Among leading Islamic organizations in Central Asia, the response to increasing pressures against ‘Islamic extremism’ varies little from past operations. Hizb ut-Tahrir Islamiyya maintains its relatively passive support of violent jihad against Western powers and other non-Islamic governments, using propaganda and networking to influence Central Asian populations, while the IMU continues small-scale attacks throughout Central Asia.
However, as NATO prepares to leave the region, stability in Afghanistan and Pakistan may diminish further. The potential power vacuum offers an opportunity for Central Asian Islamic organizations to expand their radius of influence and operations. The IMU has already been active in Afghanistan, having semi-officially joined forces with al-Qaeda. Moreover, while HT is banned in Pakistan, an active underground network exists as allegations against British Conservative Party Chairwoman Baroness Warsi show. An investigation into Baroness Warsi’s ties to the HT in Pakistan reveals active networking between the underground British HT and Pakistani HT.
The Future of Political Islam in Central Asia
Central Asia’s maintenance of a pre-Cold War governance mentality has done it much harm. Until recently, Central Asian governments manipulated an already apathetic society into rejecting any political or religious activism that was not rooted in state authority. Recently, things have changed. Governance and security have globally become entangled with technology and social media. Furthermore, new political and religious movements are reshaping populations’ perceptions of authority and activism.

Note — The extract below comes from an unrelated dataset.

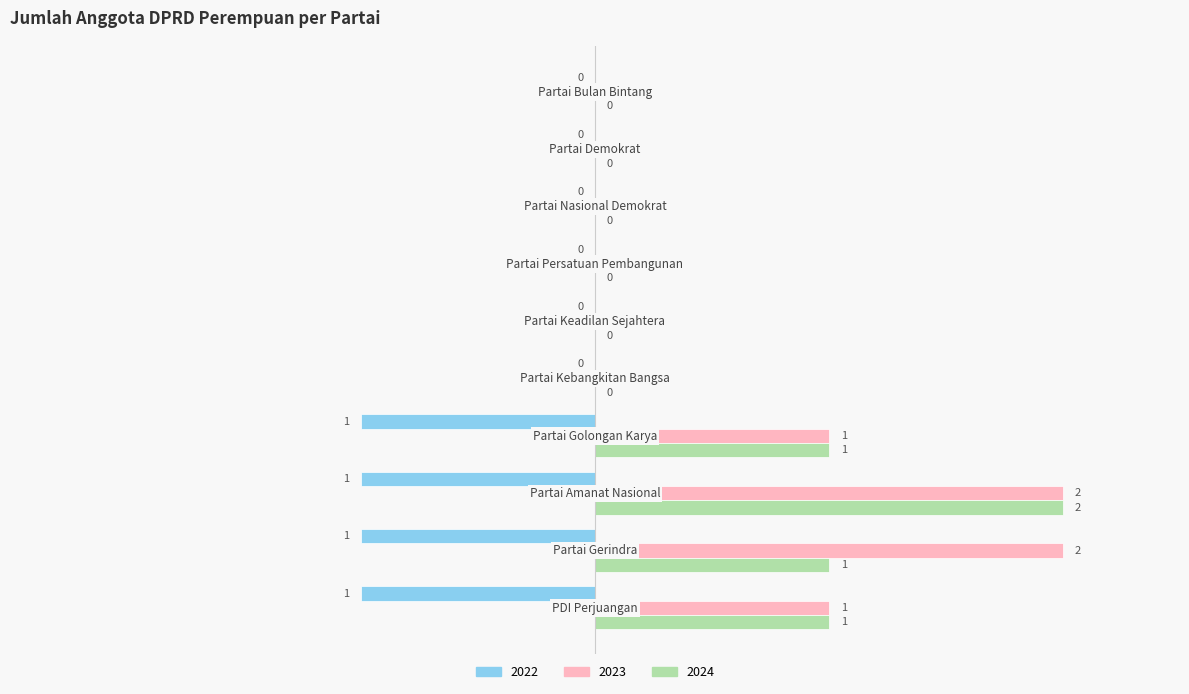

Which series has the largest total across all categories?

2023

The governance hurdle of the 21st century is a state’s ability to balance authority and individual autonomy. This autonomy allows an individual to pursue a political or religious identity. The ability of the state to provide security is no longer defined by its skill in handling international relations alone. Today, states must also navigate populations awakening to new ideas about politics, economics and society. Some new ideas are propagated by radical religious forces and religious pluralism is the best way to counter them and prevent them from taking over the apparatus of the state or exploit its security vulnerabilities.
Religious pluralism is no cure for the disintegrating ties between Central Asian states and regional Islamic organizations. Nonetheless, it does create transparency and tolerance among religions through dialogue that reveals and corrects against extremist ideologies. Extremism thrives on ‘underground’ energy, and strict secularism provides a framework for this. State-sanctioned crackdowns in order to contain extremist ideologies are only catalysts, as increased activity in Pakistan and Afghanistan shows.
State-protected religious pluralism, alternatively, institutionalizes a self-correcting mechanism through freedom of speech and demonstration. It reveals the true faces of extremism and moderation. Should states choose to engage political Islam through religious pluralism, they would reduce the ability of Islamic extremism to manipulate governance, security, and development threats within the region.
The views expressed in this article are the author’s own and do not necessarily reflect Fair Observer’s editorial policy.